Il y a sur ce point une formule heureuse du philosophe et patriote allemand Fichte qui déclare que plusieurs préféreraient passer pour un bloc de lave sur la lune, plutôt que d’avoir le courage de s’identifier comme un moi, c’est-à-dire d’échapper à la confusion !
Cette exaltation du même, se trouve dans Platon, dans son dialogue du Philèbe sur le plaisir, et est dénoncée par tous les esprits trop matériels, affairistes, étouffeurs des identités, ruineurs de la culture comme magnétisme attirant les énergies et les fortifiant par exaltation de la volonté, bref ayant une tête, un chef à soi!
Nos manieurs d’argent égalitaires préfèrent décapiter le pays, comme ils ont agi avec la guillotine contre le Roi par haine de la foi en une force unique supérieure, qui multiplie les identités et non pas les confond, comme il est, du reste, annoncé dans le noble Coran et tous les livres sacrés qui ne peuvent dire qu’une même chose !
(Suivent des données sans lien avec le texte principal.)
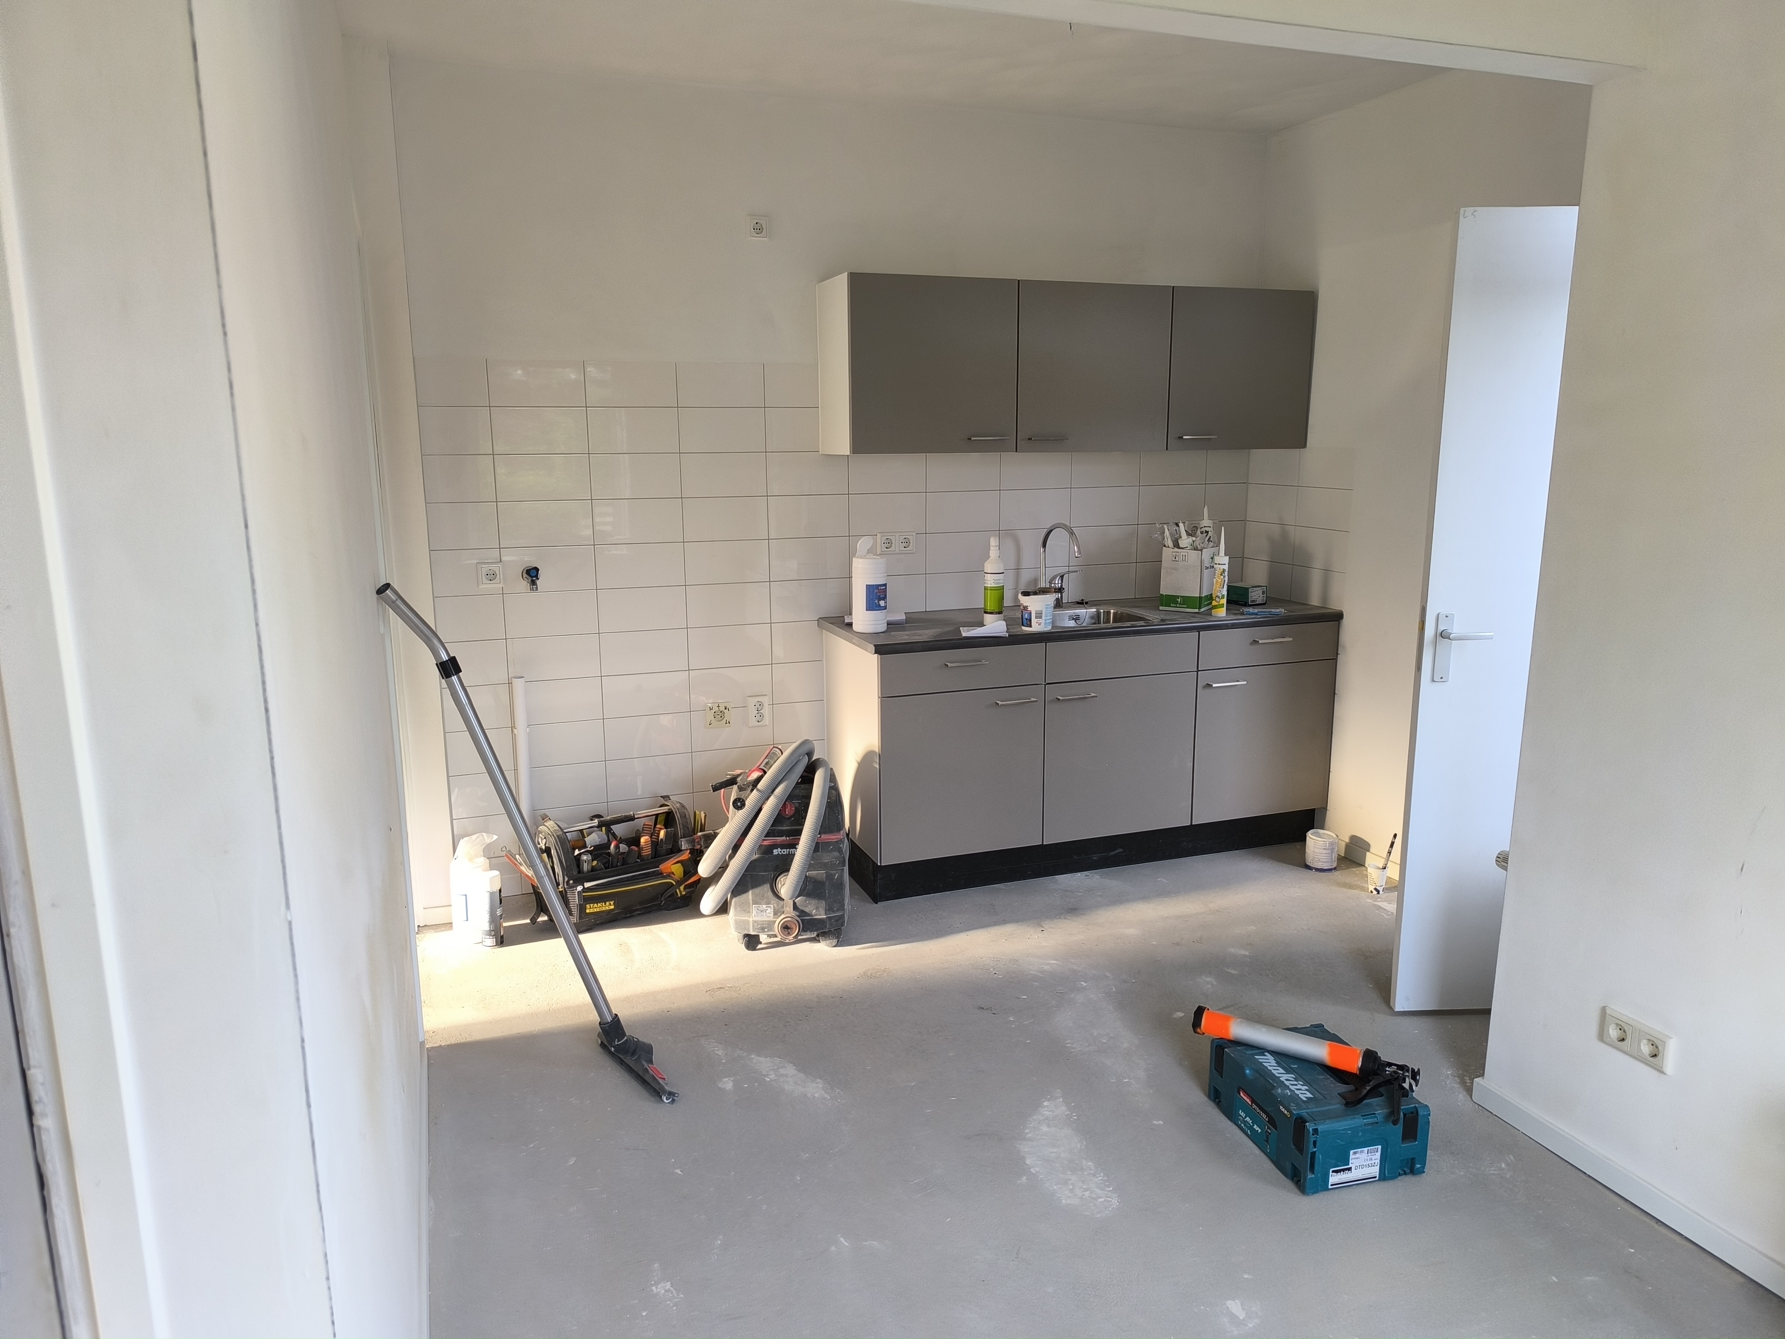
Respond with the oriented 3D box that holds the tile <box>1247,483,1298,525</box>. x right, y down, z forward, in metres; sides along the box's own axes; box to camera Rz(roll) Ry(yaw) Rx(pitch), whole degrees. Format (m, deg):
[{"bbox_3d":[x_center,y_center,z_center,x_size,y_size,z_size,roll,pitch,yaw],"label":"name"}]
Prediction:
[{"bbox_3d":[1.511,-0.653,4.715,0.010,0.148,0.300,-4,12,-20],"label":"tile"}]

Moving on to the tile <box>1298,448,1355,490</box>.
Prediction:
[{"bbox_3d":[1.613,-0.746,4.402,0.010,0.148,0.298,-5,12,-20],"label":"tile"}]

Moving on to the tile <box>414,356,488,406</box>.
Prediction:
[{"bbox_3d":[-1.387,-0.906,3.750,0.210,0.149,0.010,-4,12,-20],"label":"tile"}]

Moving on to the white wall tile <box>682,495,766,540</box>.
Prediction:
[{"bbox_3d":[-0.581,-0.526,4.129,0.298,0.148,0.010,-4,12,-20],"label":"white wall tile"}]

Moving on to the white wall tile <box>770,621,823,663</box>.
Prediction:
[{"bbox_3d":[-0.293,-0.104,4.305,0.298,0.148,0.010,-5,12,-20],"label":"white wall tile"}]

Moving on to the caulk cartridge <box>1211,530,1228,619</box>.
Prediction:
[{"bbox_3d":[1.191,-0.352,4.286,0.050,0.319,0.050,3,12,15],"label":"caulk cartridge"}]

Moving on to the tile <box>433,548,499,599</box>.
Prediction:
[{"bbox_3d":[-1.384,-0.315,3.866,0.210,0.149,0.010,-4,12,-20],"label":"tile"}]

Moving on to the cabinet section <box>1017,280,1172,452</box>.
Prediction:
[{"bbox_3d":[0.654,-1.078,4.290,0.603,0.571,0.334,-4,12,-20],"label":"cabinet section"}]

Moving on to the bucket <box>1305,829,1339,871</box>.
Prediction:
[{"bbox_3d":[1.562,0.658,4.305,0.110,0.120,0.110,0,11,0],"label":"bucket"}]

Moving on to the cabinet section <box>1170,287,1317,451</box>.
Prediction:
[{"bbox_3d":[1.225,-1.121,4.494,0.613,0.571,0.334,-4,12,-20],"label":"cabinet section"}]

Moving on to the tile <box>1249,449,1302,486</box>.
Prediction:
[{"bbox_3d":[1.510,-0.800,4.686,0.010,0.148,0.300,-4,12,-20],"label":"tile"}]

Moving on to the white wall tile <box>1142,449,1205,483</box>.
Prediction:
[{"bbox_3d":[1.108,-0.804,4.707,0.298,0.148,0.010,-4,12,-20],"label":"white wall tile"}]

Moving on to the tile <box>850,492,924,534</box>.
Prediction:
[{"bbox_3d":[-0.016,-0.566,4.319,0.298,0.148,0.010,-4,12,-20],"label":"tile"}]

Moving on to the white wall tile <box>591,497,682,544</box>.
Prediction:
[{"bbox_3d":[-0.866,-0.506,4.038,0.299,0.148,0.010,-5,13,-20],"label":"white wall tile"}]

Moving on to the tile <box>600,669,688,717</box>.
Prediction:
[{"bbox_3d":[-0.855,0.088,4.129,0.298,0.148,0.010,-5,12,-20],"label":"tile"}]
Et l’Autre, direz-vous ? C’est ainsi que les pieuses Carmélites nomment le Tentateur ! Le même c’est celui que nous sommes en naissant, et surtout à notre seconde naissance, la plus importante, à la mort, qui n’est que la mort aux illusions et l’affirmation d’une puissance infinie que nous devons regarder dans son identité, et cela en ayant développé la nôtre, sans macroniser.